The over 450 undergraduates living in FloMo will participate in the month-long event, sponsored by Stanford’s Green Living Council (GLC), Student Housing and the Silicon Valley company Aquacue. A similar competition at the University of California-Merced showed promising results; students reduced their water consumption by 14 percent and saved 89,000 gallons of water overall.
The winning residence hall in FloMo will receive $1,000 in prize money.
The GLC, founded in 2007, selected Aquacue’s products as the basis of this year’s competition in order to bring a more modern, technical approach to conservation on campus, according to a GLC press release. Students will have access throughout the month to real-time data covering the water use in their dorms.
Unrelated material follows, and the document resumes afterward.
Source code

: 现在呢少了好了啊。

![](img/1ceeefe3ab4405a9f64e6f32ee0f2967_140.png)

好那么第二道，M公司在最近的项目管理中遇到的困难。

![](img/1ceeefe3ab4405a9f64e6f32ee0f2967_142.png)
Simultaneously, the GLC will host multiple events to educate the residents about daily conservation techniques and the importance of water conservation.
The seven residence halls, which were specifically selected because FloMo dorms have separate water lines, will compete in six groups to determine which dorm can save the most water per capita. Paloma and Mirlo residents will compete together due to the fact that they share a water meter.
FloMo Water Wars is part one of a two-part Stanford Conservation Cup hosted by the GLC. Part two will be an electricity conservation effort running March 2 to March 23.